Prod...I did lead it: 5.9 A0. The name was in honor of a climber who perished last summer in an avalanche. I didn't know him well, but the last time that I saw him was in this place. We were both having great days, and the memory of messing with the guys who were wondering where our voices were coming from (there is a massive tunnel across the pinnacle in the picture) is one that I thought of fondly before I had a reason to think of it as a final memory of someone. The pun is silly. Mrs. Dash is a brand of seasonings.
Captain...or Skully

Social climber
Last clip of Lichen Lunch
Feb 22, 2010 - 10:56am PT
So it'd probably end up being 10A-B?

Cool.
Prod

Trad climber
Dodge Sprinter Dreaming
Feb 22, 2010 - 11:00am PT
My bad, I thought it sounded like you were setting up a top rope.

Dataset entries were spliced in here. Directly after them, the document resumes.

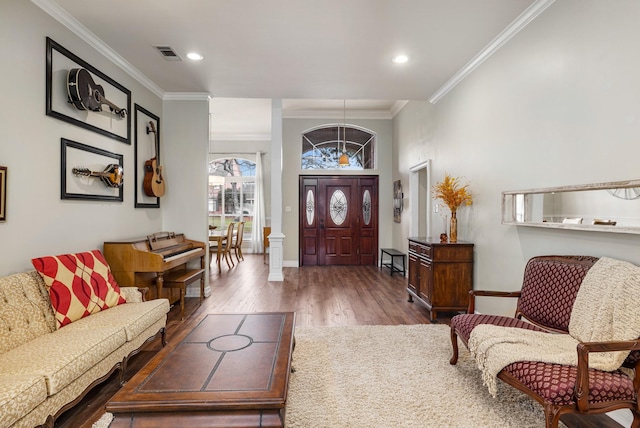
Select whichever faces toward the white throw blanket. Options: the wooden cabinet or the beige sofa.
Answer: the beige sofa

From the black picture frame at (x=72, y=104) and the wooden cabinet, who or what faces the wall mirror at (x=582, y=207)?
the black picture frame

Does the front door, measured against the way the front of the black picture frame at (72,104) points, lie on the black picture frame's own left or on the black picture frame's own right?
on the black picture frame's own left

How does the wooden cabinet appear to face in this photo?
to the viewer's left

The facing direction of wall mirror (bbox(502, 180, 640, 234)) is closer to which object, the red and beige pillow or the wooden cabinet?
the red and beige pillow

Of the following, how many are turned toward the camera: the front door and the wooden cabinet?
1
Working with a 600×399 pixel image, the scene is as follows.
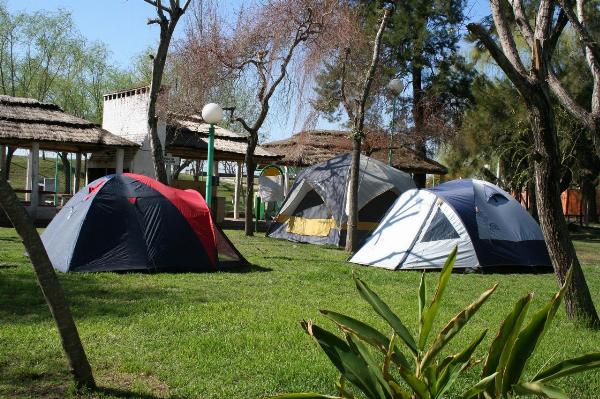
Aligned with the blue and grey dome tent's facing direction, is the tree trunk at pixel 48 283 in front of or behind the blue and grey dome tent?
in front

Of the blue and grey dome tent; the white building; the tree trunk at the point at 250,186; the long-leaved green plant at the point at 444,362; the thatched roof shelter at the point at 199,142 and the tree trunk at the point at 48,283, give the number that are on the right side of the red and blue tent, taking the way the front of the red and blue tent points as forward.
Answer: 2

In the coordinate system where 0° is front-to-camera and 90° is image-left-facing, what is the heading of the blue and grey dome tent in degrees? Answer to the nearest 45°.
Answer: approximately 45°

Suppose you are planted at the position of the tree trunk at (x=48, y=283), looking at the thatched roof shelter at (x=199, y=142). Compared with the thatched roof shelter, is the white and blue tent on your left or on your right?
right

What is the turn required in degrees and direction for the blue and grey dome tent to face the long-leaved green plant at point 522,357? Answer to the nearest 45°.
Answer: approximately 45° to its left
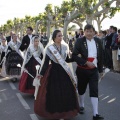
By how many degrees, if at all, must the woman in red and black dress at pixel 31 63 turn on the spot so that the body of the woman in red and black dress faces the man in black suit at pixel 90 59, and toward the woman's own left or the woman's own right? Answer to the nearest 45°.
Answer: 0° — they already face them

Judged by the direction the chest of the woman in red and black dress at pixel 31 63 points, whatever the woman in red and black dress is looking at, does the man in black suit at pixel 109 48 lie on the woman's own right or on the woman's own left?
on the woman's own left

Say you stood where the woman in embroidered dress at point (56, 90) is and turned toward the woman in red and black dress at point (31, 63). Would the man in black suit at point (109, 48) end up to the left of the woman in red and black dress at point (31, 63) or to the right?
right
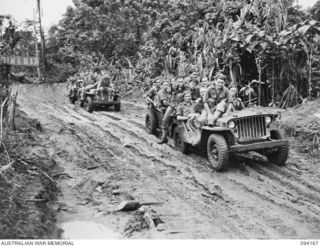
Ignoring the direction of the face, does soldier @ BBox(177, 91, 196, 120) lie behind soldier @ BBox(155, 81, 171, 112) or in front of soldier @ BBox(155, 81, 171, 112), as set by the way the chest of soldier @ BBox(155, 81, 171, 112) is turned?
in front

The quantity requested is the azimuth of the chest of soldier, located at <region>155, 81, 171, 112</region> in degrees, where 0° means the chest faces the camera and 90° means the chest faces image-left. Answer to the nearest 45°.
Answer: approximately 315°

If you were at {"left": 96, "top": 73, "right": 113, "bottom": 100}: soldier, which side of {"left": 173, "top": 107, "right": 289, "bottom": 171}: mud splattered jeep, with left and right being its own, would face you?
back

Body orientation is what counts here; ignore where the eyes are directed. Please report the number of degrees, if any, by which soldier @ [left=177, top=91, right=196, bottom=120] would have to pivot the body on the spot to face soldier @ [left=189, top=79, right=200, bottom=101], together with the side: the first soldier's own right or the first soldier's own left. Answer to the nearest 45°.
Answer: approximately 135° to the first soldier's own left

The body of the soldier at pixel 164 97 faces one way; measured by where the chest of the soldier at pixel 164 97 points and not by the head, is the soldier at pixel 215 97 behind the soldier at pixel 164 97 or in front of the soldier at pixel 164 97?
in front

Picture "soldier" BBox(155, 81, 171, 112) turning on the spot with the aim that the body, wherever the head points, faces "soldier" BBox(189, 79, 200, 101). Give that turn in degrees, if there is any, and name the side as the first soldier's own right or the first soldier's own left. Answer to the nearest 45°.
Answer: approximately 45° to the first soldier's own left

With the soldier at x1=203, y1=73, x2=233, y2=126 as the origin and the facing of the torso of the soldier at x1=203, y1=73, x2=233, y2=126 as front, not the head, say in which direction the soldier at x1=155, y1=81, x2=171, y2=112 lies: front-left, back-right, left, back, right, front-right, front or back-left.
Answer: back-right

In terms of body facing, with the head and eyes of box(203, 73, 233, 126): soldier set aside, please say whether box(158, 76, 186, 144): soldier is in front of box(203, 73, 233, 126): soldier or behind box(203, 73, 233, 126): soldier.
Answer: behind

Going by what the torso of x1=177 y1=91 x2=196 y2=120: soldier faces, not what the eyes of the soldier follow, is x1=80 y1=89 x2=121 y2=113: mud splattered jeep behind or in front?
behind
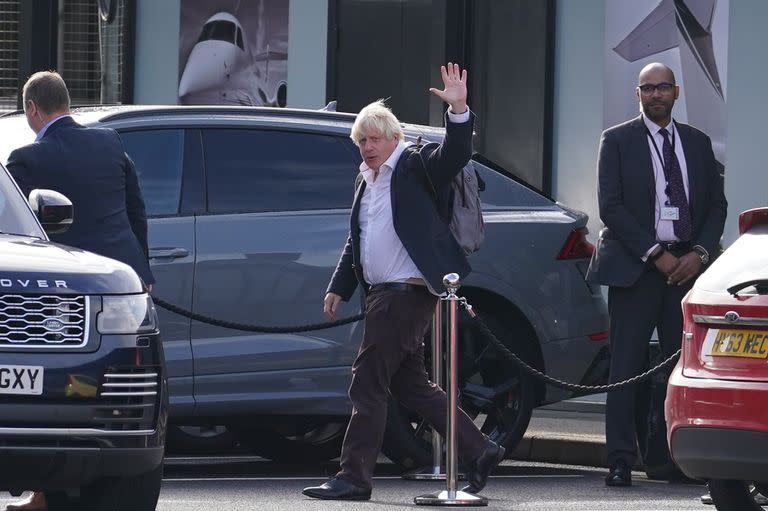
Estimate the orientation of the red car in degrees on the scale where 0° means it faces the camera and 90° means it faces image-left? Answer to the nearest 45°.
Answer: approximately 225°

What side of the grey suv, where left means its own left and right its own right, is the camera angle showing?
left

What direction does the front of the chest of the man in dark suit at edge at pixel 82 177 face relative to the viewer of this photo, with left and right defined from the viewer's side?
facing away from the viewer and to the left of the viewer

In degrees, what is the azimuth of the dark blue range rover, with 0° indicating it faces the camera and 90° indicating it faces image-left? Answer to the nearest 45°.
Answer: approximately 0°

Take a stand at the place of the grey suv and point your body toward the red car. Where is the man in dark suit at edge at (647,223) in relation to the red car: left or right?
left

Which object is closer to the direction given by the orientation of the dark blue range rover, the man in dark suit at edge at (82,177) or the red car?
the red car

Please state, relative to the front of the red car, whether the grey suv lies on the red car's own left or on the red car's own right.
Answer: on the red car's own left
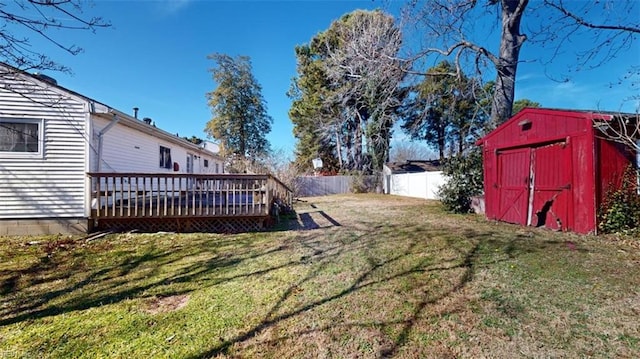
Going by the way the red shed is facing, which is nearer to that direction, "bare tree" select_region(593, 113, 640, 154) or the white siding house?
the white siding house

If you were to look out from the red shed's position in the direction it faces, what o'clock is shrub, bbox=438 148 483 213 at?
The shrub is roughly at 3 o'clock from the red shed.

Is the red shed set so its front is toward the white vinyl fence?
no

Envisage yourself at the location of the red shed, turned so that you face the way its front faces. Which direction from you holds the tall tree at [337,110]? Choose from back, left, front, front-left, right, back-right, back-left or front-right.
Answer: right

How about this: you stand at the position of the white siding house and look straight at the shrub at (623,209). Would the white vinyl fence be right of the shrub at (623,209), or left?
left

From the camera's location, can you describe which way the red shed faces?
facing the viewer and to the left of the viewer

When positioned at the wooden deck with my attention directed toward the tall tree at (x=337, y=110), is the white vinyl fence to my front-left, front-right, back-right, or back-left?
front-right

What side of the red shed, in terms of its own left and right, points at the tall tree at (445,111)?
right

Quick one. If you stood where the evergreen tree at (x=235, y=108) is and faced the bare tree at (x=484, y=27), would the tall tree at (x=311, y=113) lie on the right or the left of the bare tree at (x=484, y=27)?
left

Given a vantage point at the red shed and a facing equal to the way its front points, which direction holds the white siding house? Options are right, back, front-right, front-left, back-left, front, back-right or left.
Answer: front
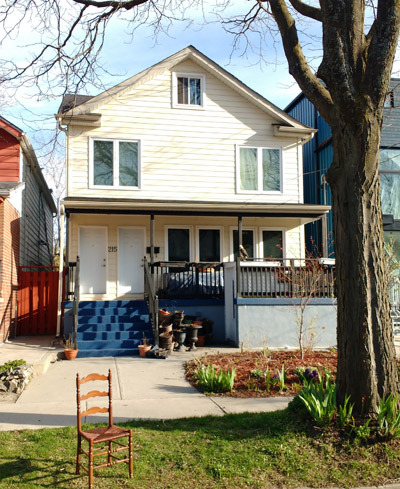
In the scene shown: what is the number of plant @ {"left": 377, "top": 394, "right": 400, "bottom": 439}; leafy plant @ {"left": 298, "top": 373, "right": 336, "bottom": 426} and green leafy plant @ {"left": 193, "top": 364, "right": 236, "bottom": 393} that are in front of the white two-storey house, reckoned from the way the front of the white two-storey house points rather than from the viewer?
3

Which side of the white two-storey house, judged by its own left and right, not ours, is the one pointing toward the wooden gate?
right

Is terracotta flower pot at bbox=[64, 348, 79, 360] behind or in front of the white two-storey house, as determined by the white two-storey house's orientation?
in front

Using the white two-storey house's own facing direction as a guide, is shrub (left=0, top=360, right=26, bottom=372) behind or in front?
in front

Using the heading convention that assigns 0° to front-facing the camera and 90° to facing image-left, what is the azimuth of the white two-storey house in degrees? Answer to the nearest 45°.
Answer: approximately 0°

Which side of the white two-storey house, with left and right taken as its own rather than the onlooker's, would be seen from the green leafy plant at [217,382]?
front

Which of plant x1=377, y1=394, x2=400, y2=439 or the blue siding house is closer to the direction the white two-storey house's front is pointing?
the plant

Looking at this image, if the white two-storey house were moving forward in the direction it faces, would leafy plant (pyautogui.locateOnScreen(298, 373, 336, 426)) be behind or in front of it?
in front
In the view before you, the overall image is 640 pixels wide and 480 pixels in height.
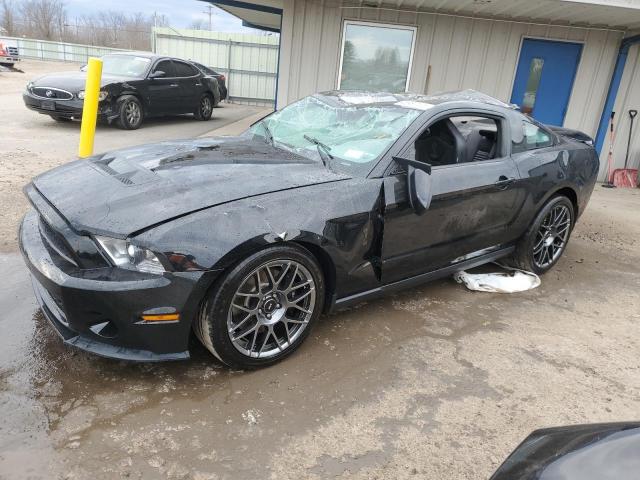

Pretty cool for sure, I'd be proud!

Prod.
Melissa

Gym climber
berkeley, ca
Topic Author's Reply - Feb 22, 2010 - 11:04am PT
J thought 10bish. We were thinking of comparisons. He said the crux is harder than any move on Independence Left (which I haven't done) b/c you don't get any feet for a couple of moves, but it's short. I can't think of a comparable move in Yosemite. Lemon (5.9) is a fisty flake that you have to jam around, but it's less steep and much easy to reach the jam around it, so substantially easier.
Captain...or Skully

Social climber
Last clip of Lichen Lunch
Feb 22, 2010 - 11:18am PT
Maybe just opt for 10+, then.

Those letters are hard to figure out, anyway.
Right on! it's "Mr Dash"....!!
bluering

Trad climber
Santa Clara, Ca.
Feb 22, 2010 - 12:51pm PT
That looks pretty sweet!
ontheedgeandscaredtodeath

Trad climber
San Francisco, Ca
Feb 22, 2010 - 02:13pm PT
Thanks for the Tr. Cool find with the crack- hiding there in plain sight!
Srbphoto

Trad climber
Kennewick wa
Feb 22, 2010 - 02:23pm PT
So the Valley isn't climbed out? Great job just going for it.
aldude

climber
Monument Manor
Feb 22, 2010 - 03:52pm PT
Who will nab the FFA ???????????? Better get back up there Melissa before somebody frees it and renames it!